One of the great blessings in my life is that I grew up in the same city (Fort Worth, Texas) where all four of my grandparents lived. I was the first grandchild on my mother’s side, and I saw my maternal grandparents regularly. I called them “Mamaw” and “Granddaddy.” When I was three, my younger brother Matthew was born. He was a cute little scamp and everybody loved him — including me (most of the time).
As he got a little older and learned to talk, Matthew started calling our grandmother “Honey.” That’s what she often called him, so it made sense for him to call her “Honey” in response. He began calling our grandfather “Peep-Eye” because that was Granddaddy’s version of the “Peekaboo” game that countless grandfathers have played with grandkids over the eons.
This development hung me up. My brother didn’t use the right language. He didn’t call our grandparents the right names.
Even though Matthew and I had very similar experiences of consistent and unconditional love in our interactions with our grandparents, we used different language to articulate and relate to them.
I tell that story every year at the Austin College Muslim Students Association Interfaith Dialogue Dinner. Somehow the recognition that different people use different words to articulate their response to consistent and unconditional love seems relevant in the context of interfaith dialogue. My experience with Matthew leads me not to reject the ways others articulate their understanding of unconditional love just because they don’t use language that is familiar or authentic to me.

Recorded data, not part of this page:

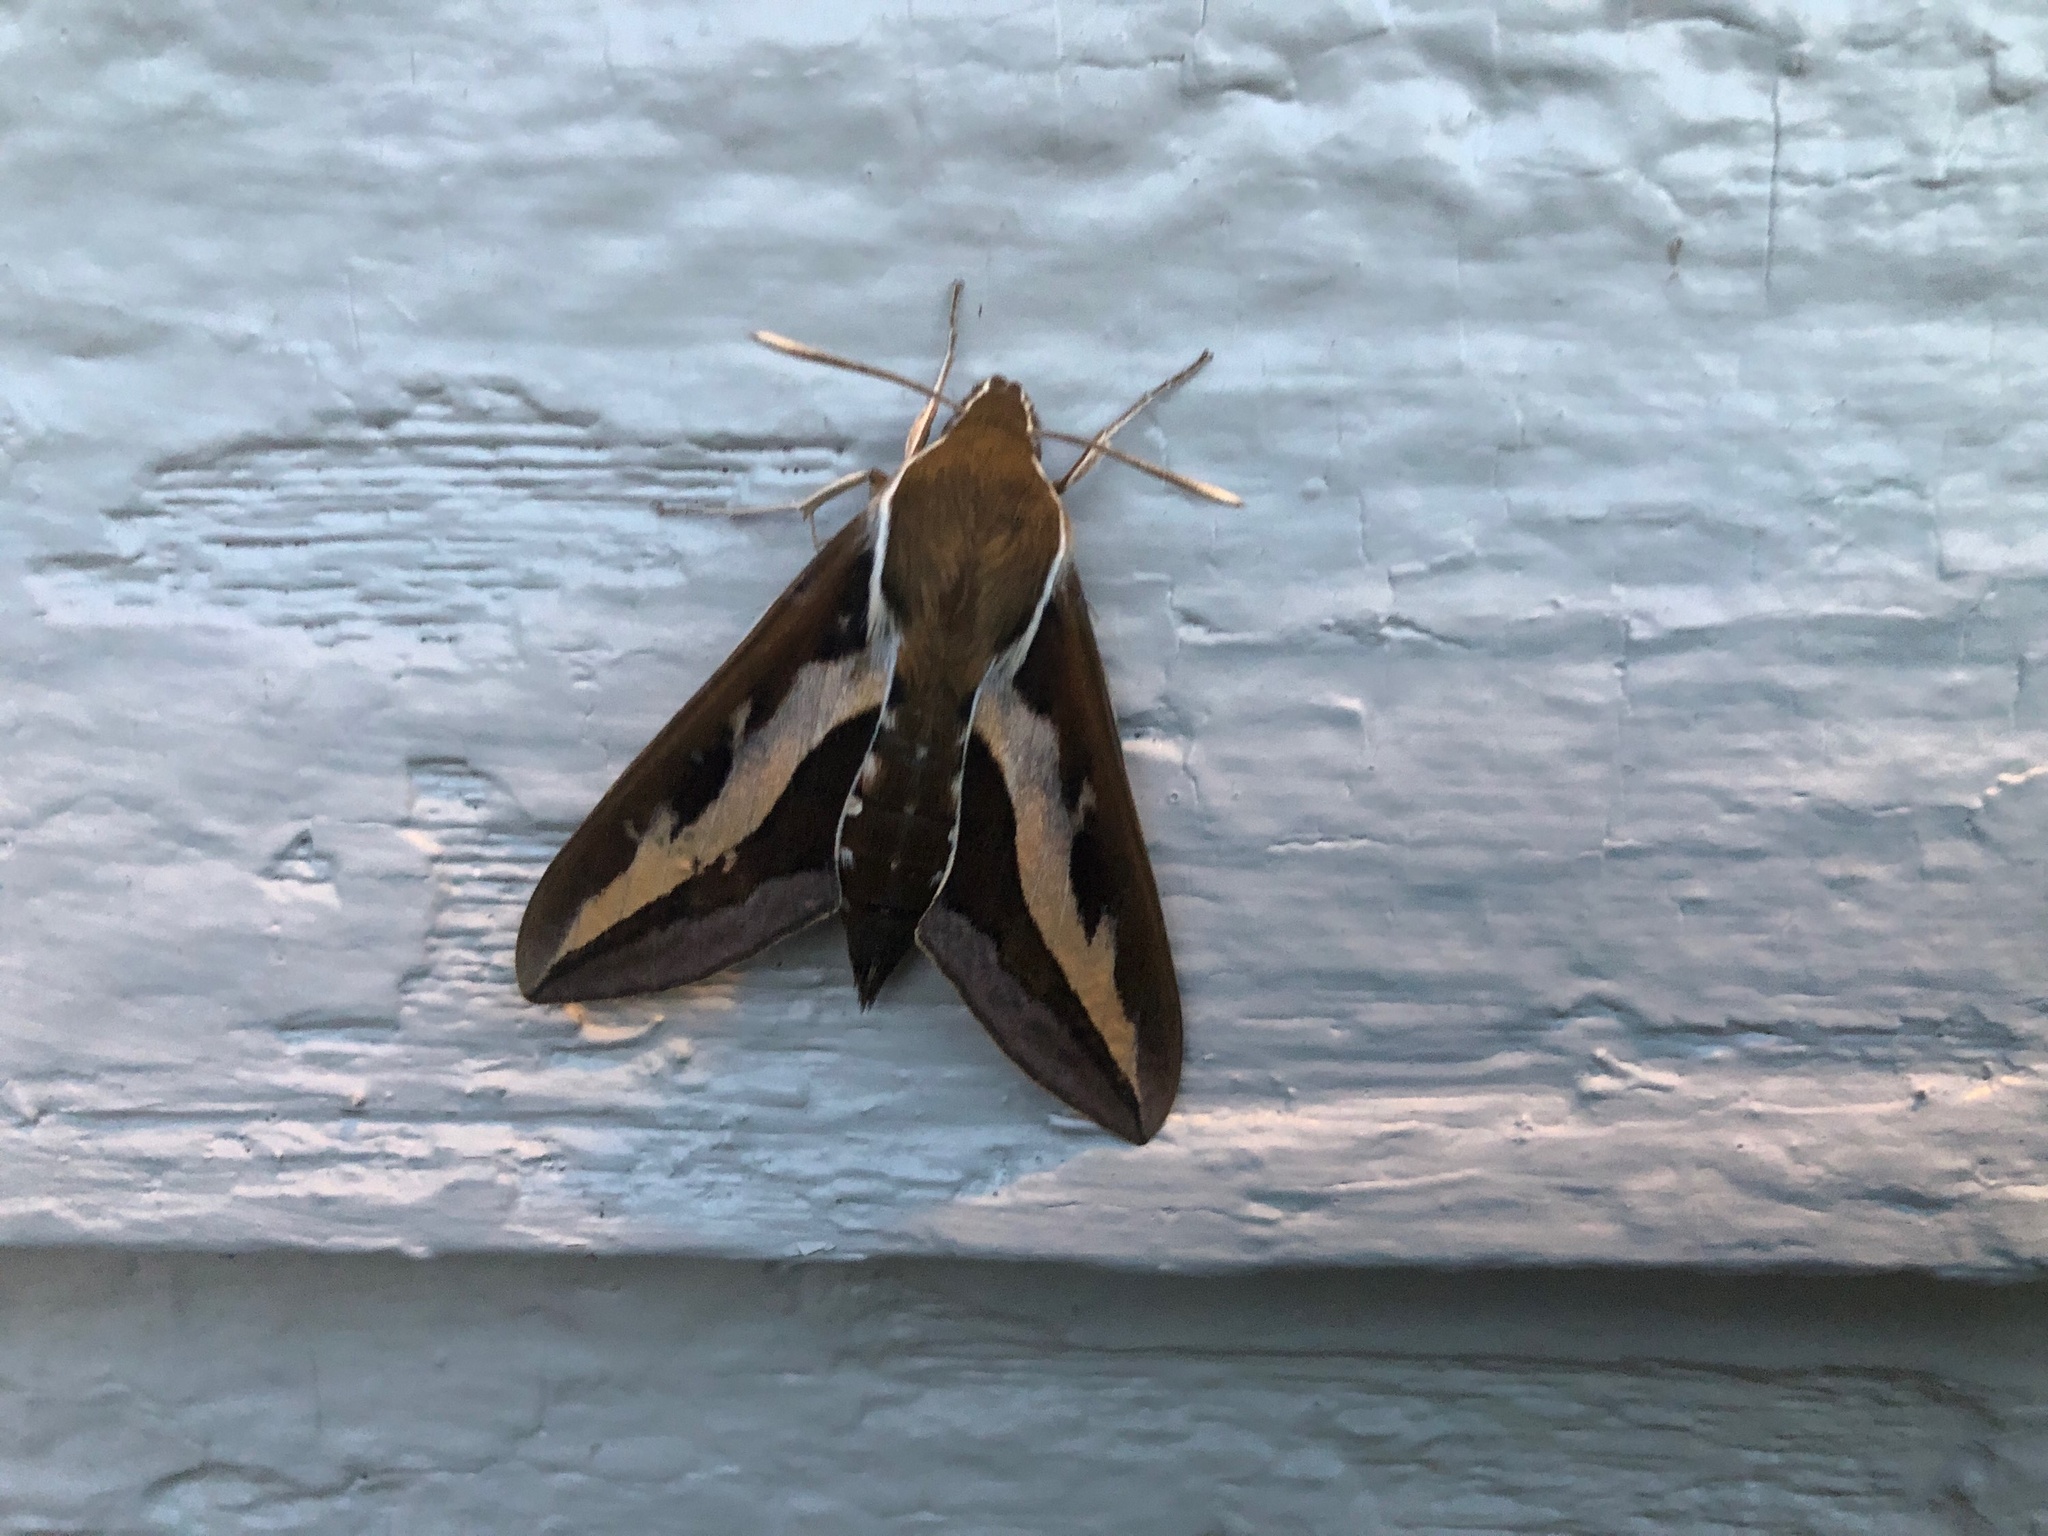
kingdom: Animalia
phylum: Arthropoda
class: Insecta
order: Lepidoptera
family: Sphingidae
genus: Hyles
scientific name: Hyles gallii
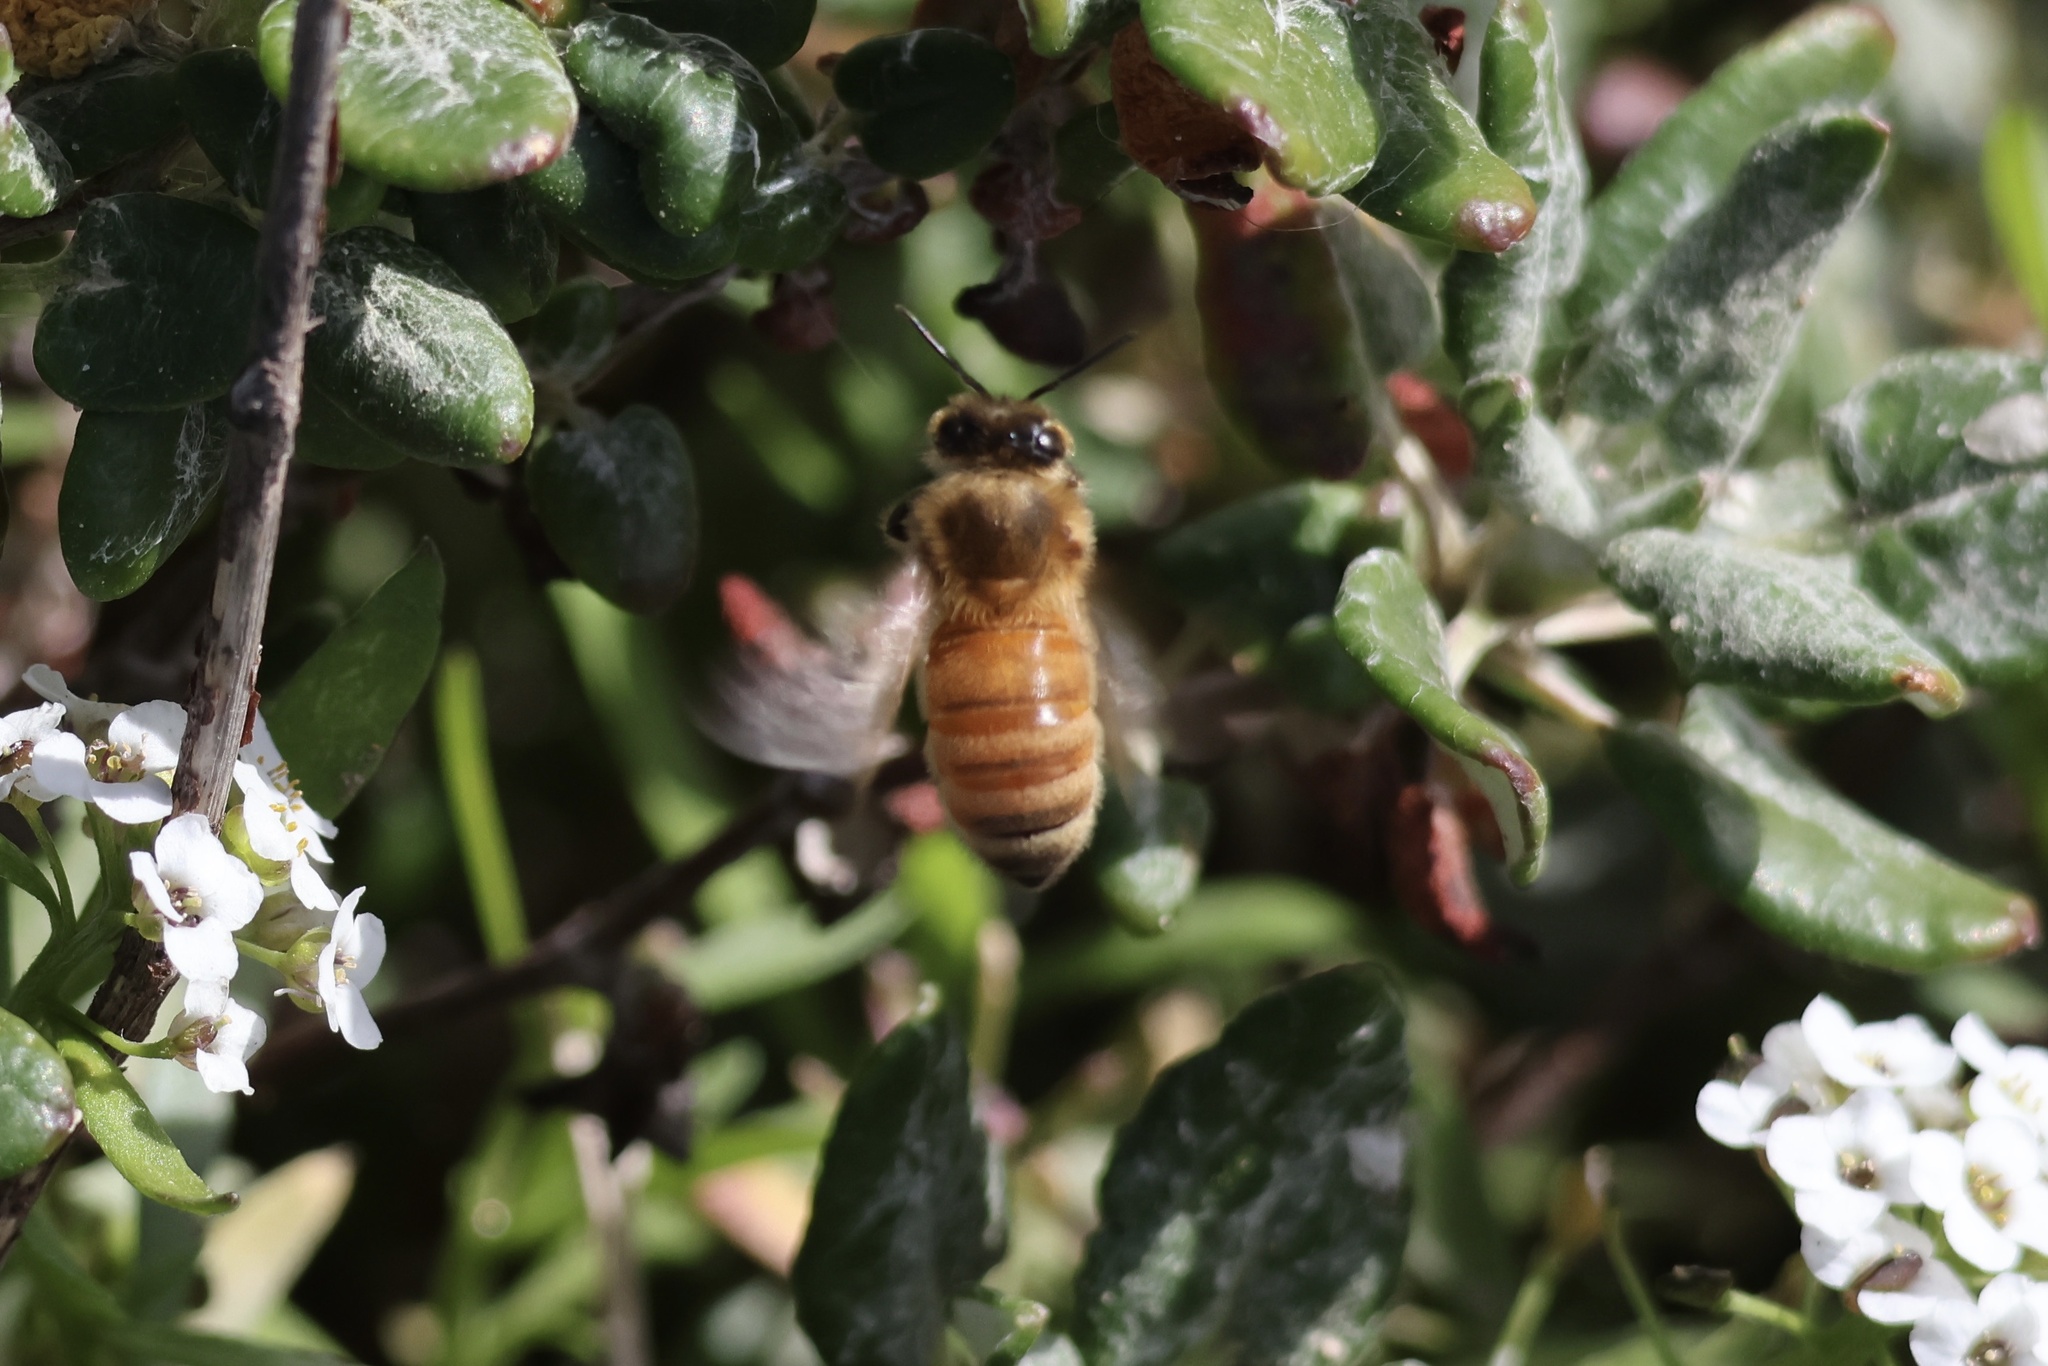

I think our lives as Presbyterians in a rapidly changing and increasingly diverse world might be similar to my experiences with Matthew and our grandparents. We know people, neighbors, who use different language to articulate their experiences of, and response to, unconditional love of God.
The Bible contains a wealth of valuable language that can help us think about how to live faithfully and lovingly in a diverse world where many of our neighbors don’t think about, talk about, or worship God the same way we do.
In Genesis 9:16, God tells Noah “ When I see the rainbow in the sky, I will always remember the promise that I have made to every living creature.” This divine promise is made to every living creature — no exceptions. The Book of Ruth is about the exemplary faithfulness of a woman who was very specifically not from the chosen nation of Israel. She was a Moabite (Ruth 1:4, 22; 4:10). Yet her courage and devotion are celebrated. Forget the big fish. The primary lesson of the Book of Jonah is in God’s chastising of Jonah for his anger at God’s decision to spare the Ninevites. After Jonah complains to God for not destroying a city full of people who were not like him, he pitches a fit because God sent a worm to destroy a vine that was providing shade for Jonah. Then, in Jonah 4:11, God asks him: Don’t you think I should be concerned about that big city? God’s mercy and concern are not limited to people that Jonah likes or approves of.
There are abundant resources for Presbyterians — both within and beyond the Bible — that remind us that God’s love and attention are not limited to any particular community. They remind us that God’s care and promises apply to “every living creature.”
There is a sentence in the Second Helvetic Confession (1566) that is one of the documents in the Presbyterian Church (U.S.A.)’s Book of Confessions and seems especially useful for us as we think together about religious pluralism and what God thinks of people who don’t worship like we do.
“[A]lthough God alone knows who are [God’s], and here and there mention is made of the small number of elect, yet we must hope well of all and not rashly judge any [one] to be a reprobate.”
As we consider how to live out authentic Christian faith in a multifaith context, Presbyterians will do well to follow the guidance to “walk humbly with God” (Michah 6:8). Let’s let God be God. Let’s spend our time and energy seeking to be instruments of God’s gracious, merciful, patient and abundant love whenever, wherever, and for whomever we can.